- RECORDS FOR THE TASK
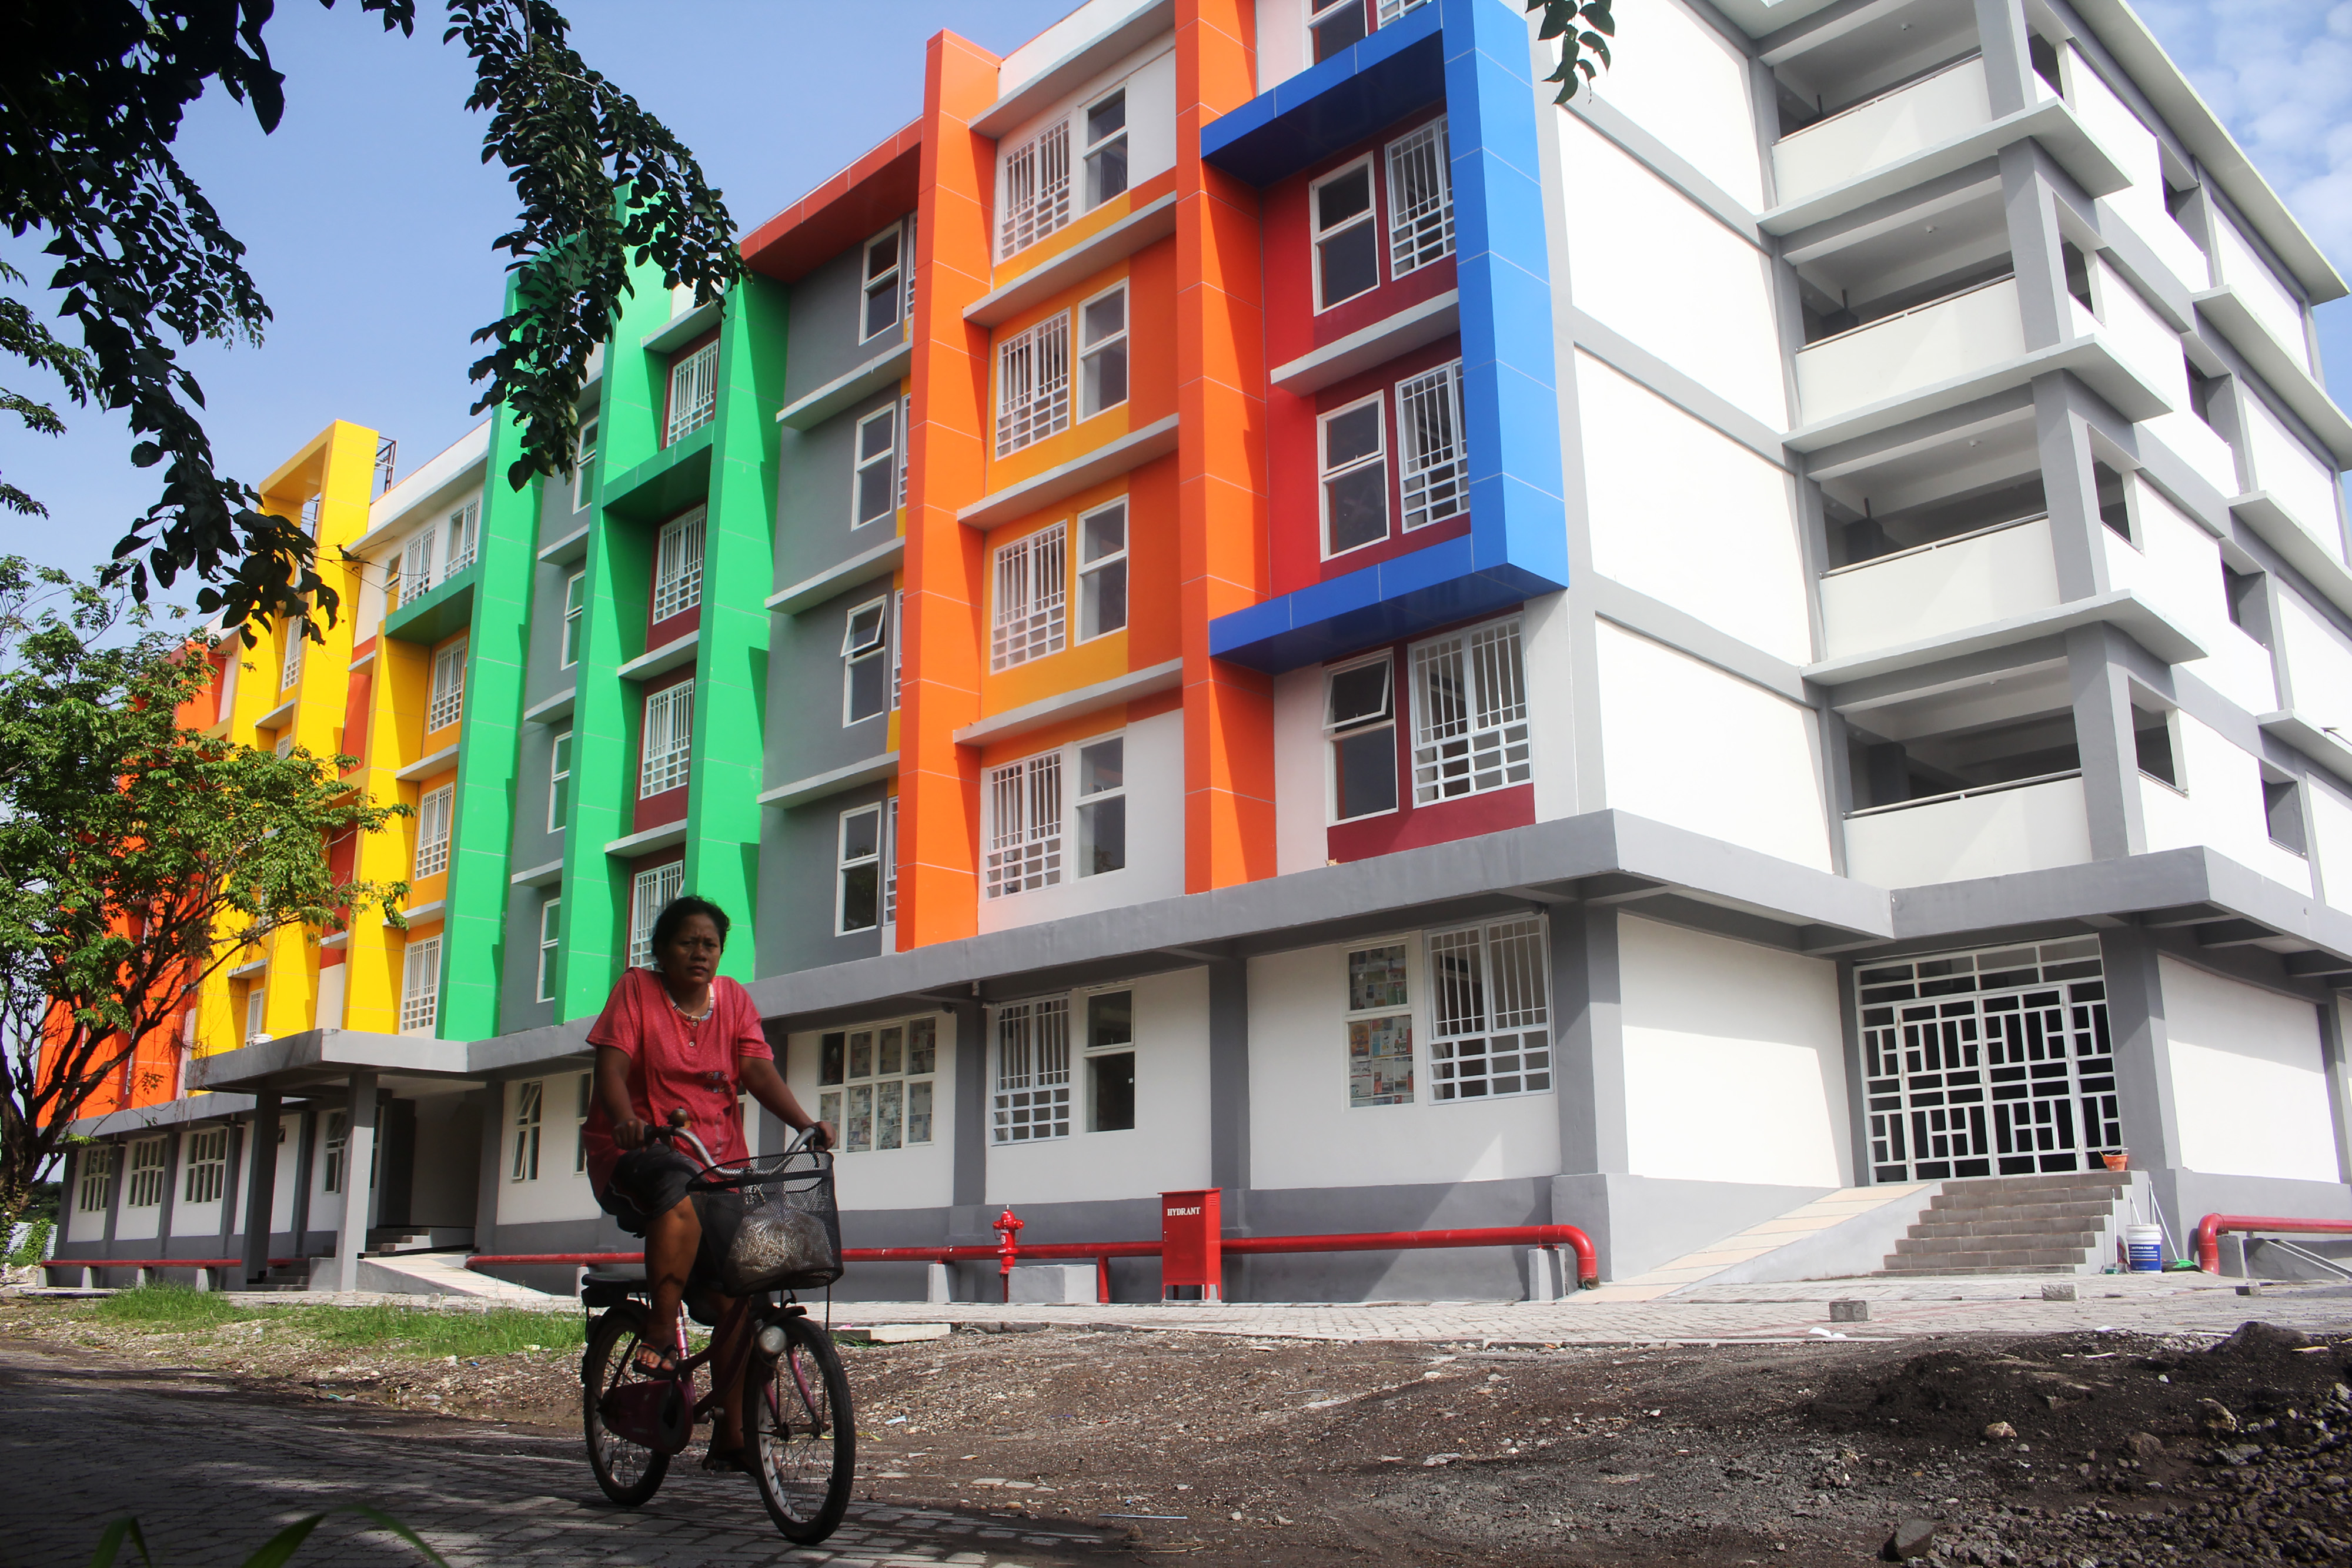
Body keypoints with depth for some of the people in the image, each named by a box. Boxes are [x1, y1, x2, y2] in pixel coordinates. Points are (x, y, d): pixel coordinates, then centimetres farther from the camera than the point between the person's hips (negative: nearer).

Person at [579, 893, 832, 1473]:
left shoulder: (733, 999, 10)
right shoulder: (637, 989, 1)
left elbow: (760, 1072, -1)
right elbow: (611, 1066, -10)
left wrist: (807, 1124, -19)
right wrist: (626, 1120, -32)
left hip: (717, 1157, 3)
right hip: (639, 1152, -3)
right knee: (680, 1199, -38)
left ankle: (731, 1433, 0)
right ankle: (662, 1337, -24)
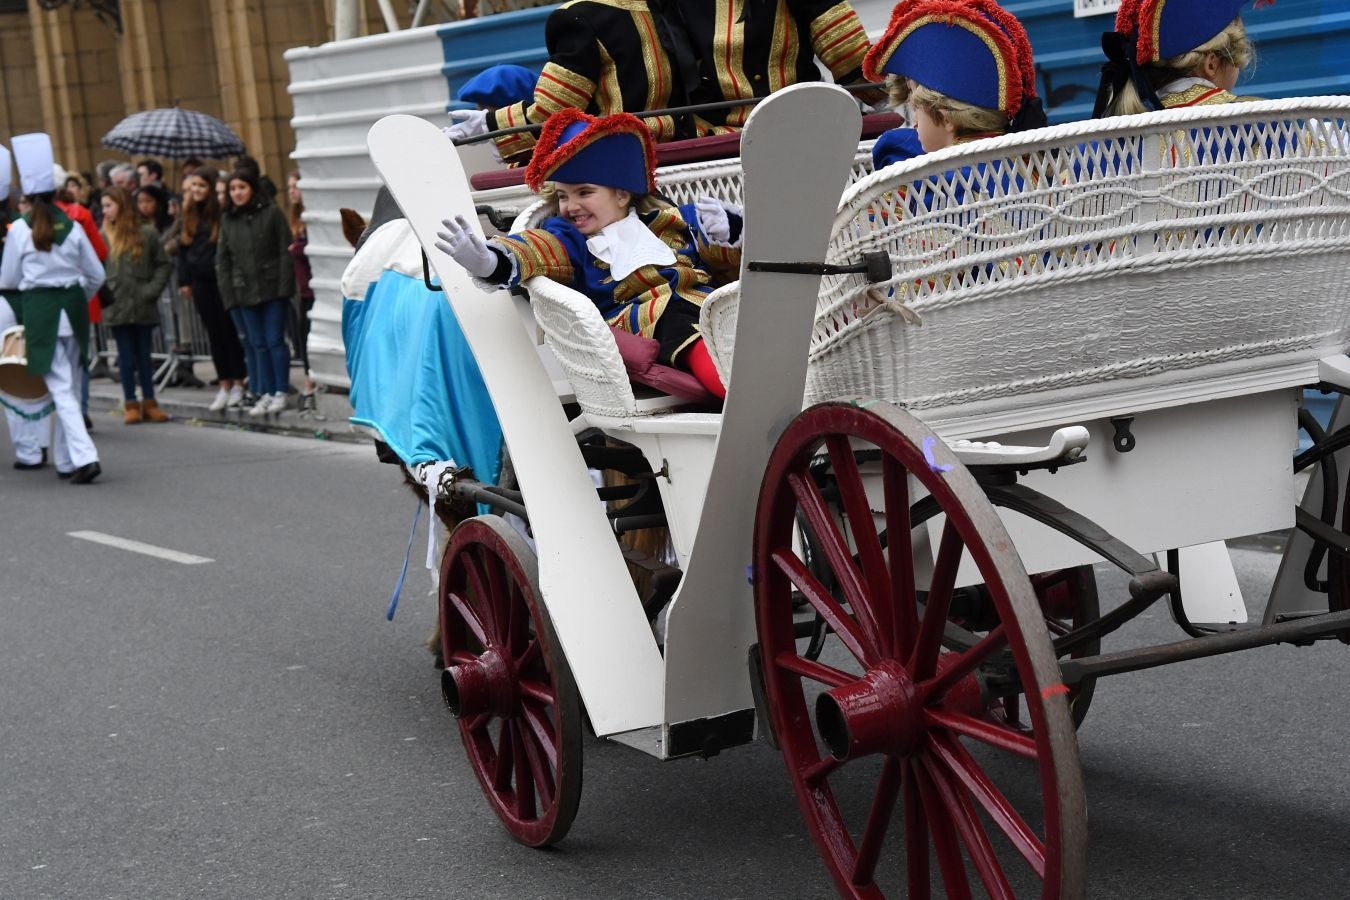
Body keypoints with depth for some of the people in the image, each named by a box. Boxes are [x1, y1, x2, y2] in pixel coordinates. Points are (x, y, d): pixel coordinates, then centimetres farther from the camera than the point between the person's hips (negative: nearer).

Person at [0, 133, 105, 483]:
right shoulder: (72, 227, 2)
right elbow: (97, 275, 7)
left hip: (39, 311, -4)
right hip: (73, 307, 4)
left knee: (61, 389, -5)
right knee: (67, 386, 14)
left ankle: (85, 456, -18)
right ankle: (65, 459, 21)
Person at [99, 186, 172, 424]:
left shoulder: (147, 233, -1)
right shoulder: (104, 235, 1)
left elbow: (164, 264, 1)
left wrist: (152, 290, -8)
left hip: (143, 306, 0)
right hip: (117, 307, 0)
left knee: (144, 355, 8)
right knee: (126, 356, 5)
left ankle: (149, 403, 14)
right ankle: (130, 404, 11)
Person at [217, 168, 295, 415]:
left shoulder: (271, 213, -2)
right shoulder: (227, 220, 10)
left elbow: (285, 251, -4)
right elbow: (222, 260, 12)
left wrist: (284, 286, -11)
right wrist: (228, 294, 4)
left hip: (272, 289, -4)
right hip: (246, 291, 4)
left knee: (275, 341, -3)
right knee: (259, 345, 6)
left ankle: (280, 392, 5)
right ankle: (265, 394, 10)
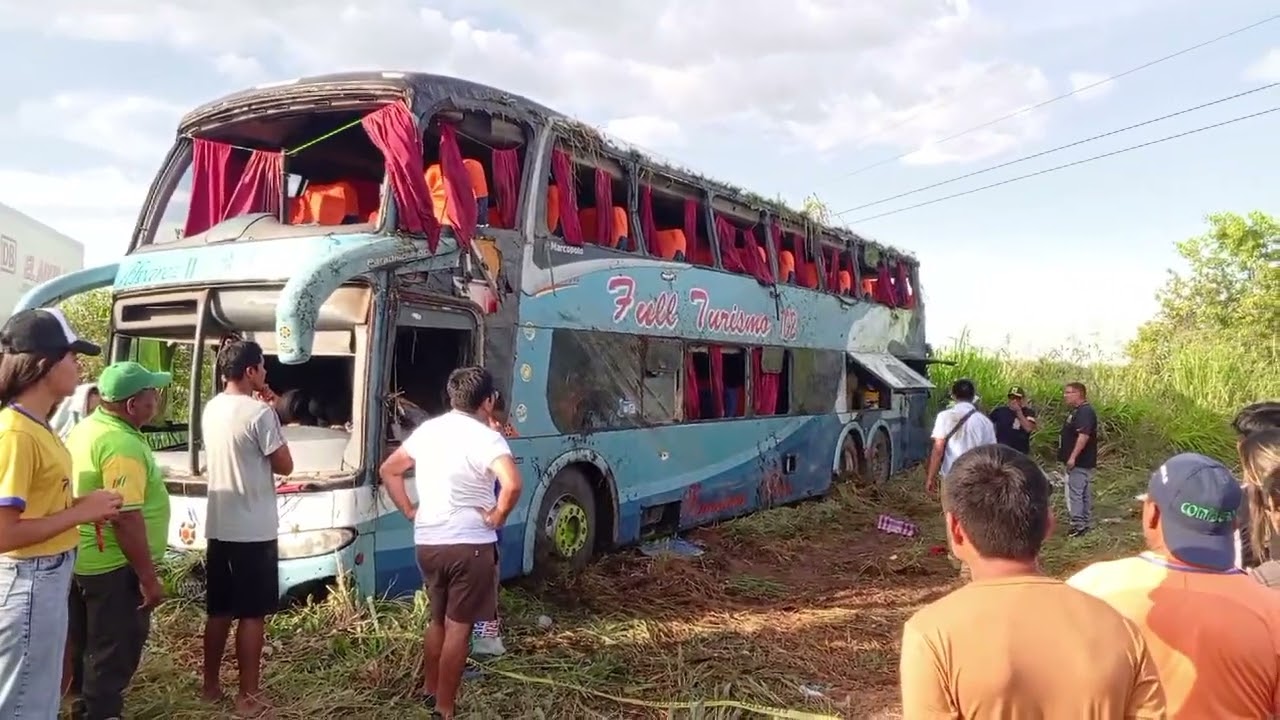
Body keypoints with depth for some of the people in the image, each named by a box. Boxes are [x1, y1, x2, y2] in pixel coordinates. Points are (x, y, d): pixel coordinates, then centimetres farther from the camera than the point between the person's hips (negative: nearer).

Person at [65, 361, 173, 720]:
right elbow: (126, 518, -28)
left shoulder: (86, 428, 7)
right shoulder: (122, 445, -25)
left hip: (85, 559, 10)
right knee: (116, 649, 4)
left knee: (90, 644, 24)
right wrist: (148, 577, -22)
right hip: (115, 566, -10)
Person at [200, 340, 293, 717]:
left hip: (219, 527, 8)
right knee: (252, 614, 2)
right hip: (254, 530, -8)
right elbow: (284, 465, -9)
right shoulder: (260, 413, -17)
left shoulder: (212, 409, 7)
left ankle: (211, 685, 28)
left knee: (219, 610, 17)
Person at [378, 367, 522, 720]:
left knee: (438, 619, 23)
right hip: (470, 545, -7)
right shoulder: (486, 437, -15)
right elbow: (512, 484, -32)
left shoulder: (426, 430, 6)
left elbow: (388, 470, 15)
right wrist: (498, 516, -15)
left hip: (427, 542, 7)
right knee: (458, 628, 3)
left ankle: (429, 690, 38)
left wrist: (409, 510, 14)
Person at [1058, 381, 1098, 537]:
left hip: (1080, 461, -11)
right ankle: (1087, 523, 20)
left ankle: (1079, 525, -6)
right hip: (1081, 461, 11)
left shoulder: (1085, 412, -17)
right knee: (1085, 493, 14)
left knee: (1075, 493, -9)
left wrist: (1073, 457, -28)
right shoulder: (1077, 411, 16)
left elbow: (1084, 435, -26)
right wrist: (1071, 457, 21)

- WHAT TO WORK ON
Can you return, unchanged, the stretch from the line containing "left knee: (144, 355, 8)" through the end of the items, leaving the pictures out of your answer?

- RESPONSE BOX
left knee: (144, 355, 8)
right knee: (126, 356, 5)
left ankle: (149, 403, 14)
right ankle: (130, 404, 11)
Person at [217, 168, 295, 415]:
left shoulder: (271, 213, -2)
right shoulder: (227, 220, 10)
left elbow: (285, 251, -4)
right elbow: (222, 260, 12)
left wrist: (284, 286, -11)
right wrist: (228, 294, 4)
left hip: (272, 289, -4)
right hip: (246, 291, 4)
left knee: (275, 341, -3)
right knee: (259, 345, 6)
left ankle: (280, 392, 5)
right ankle: (265, 394, 10)
Body keypoints with depth for some of the people in the image, each named by a box. Boxes are [x1, y1, x2, y2] in pixel coordinates. Points are (x, y, d): pixel coordinates, then centimetres farther from the camera than the point between the person's hips (negative: nearer).

Person at [65, 361, 173, 720]:
right elbow: (126, 518, -28)
left shoulder: (86, 428, 7)
right shoulder: (122, 445, -25)
left hip: (85, 559, 10)
right knee: (116, 649, 4)
left knee: (90, 644, 24)
right wrist: (148, 577, -22)
right hip: (115, 566, -10)
Person at [200, 340, 293, 717]:
left hip: (219, 527, 8)
right knee: (252, 614, 2)
right hip: (254, 530, -8)
right elbow: (284, 465, -9)
right shoulder: (260, 413, -17)
left shoulder: (212, 409, 7)
left ankle: (211, 685, 28)
left knee: (219, 610, 17)
Person at [378, 367, 522, 720]:
left knee: (438, 619, 23)
right hip: (470, 545, -7)
right shoulder: (486, 437, -15)
right elbow: (512, 484, -32)
left shoulder: (426, 430, 6)
left elbow: (388, 470, 15)
right wrist: (498, 516, -15)
left hip: (427, 542, 7)
right knee: (458, 628, 3)
left ankle: (429, 690, 38)
left wrist: (409, 510, 14)
Person at [1058, 381, 1098, 537]:
left hip: (1080, 461, -11)
right ankle: (1087, 523, 20)
left ankle: (1079, 525, -6)
right hip: (1081, 461, 11)
left shoulder: (1085, 412, -17)
right knee: (1085, 493, 14)
left knee: (1075, 493, -9)
left wrist: (1073, 457, -28)
right shoulder: (1077, 411, 16)
left elbow: (1084, 435, -26)
right wrist: (1071, 457, 21)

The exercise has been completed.